Mr Henderson has worked at the Stoke Bruerne Canal Museum since 2006 and deputy manager Louise Stockwin said all staff members were all deeply saddened by his death.

She said: “David and I had worked together for seven years or more. It’s a very small team here and everybody really pulls together.

“There are the Friends of the Canal Museum that work her, the volunteers and the educational team.

“It’s like losing one of the members of the family.”

“He was very cheerful. He liked to think of himself as a ‘10-minute manager’. If somebody came up with an idea he liked to get it done and dusted in 10 minutes. He encouraged the young volunteers. He was very forward thinking, he had lots of get up and go.”

During Mr Henderson’s time at the museum he has helped set up and run the hugely popular Village at War event.

Mrs Stockwin said: “For these things to work, you need everybody to come together and make sure things happen, and he was one of those who made things happen.

“We all send our condolences to his family.”

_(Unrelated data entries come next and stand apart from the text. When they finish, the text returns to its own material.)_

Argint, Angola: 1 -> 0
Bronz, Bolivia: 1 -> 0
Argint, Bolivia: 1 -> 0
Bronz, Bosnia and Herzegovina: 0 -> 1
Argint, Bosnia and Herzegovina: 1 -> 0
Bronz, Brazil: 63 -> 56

Chairman of the Friends of the Canal Museum, David Blagrove, said: “He’s a great loss. He came to the museum at a time when it was in a very rundown condition.

“The Friends had been formed a short while before to try and improve things, and we worked together.

“He certainly turned the fortunes of the museum round and introduced all sorts of new things to bring in young people, such as a Pirates Weekend in the school holidays, which have not only made the museum more prosperous but also more popular.

“He joined in very enthusiastically with events we put on in support of the museum.

“All of us are pretty knocked back by his early demise.

“He brought a fresh look at things and generally speaking he made a great deal of difference to the museum and let’s hope it carries on that way.”

Mr Henderson leaves his wife, Amanda, three children and grandchildren.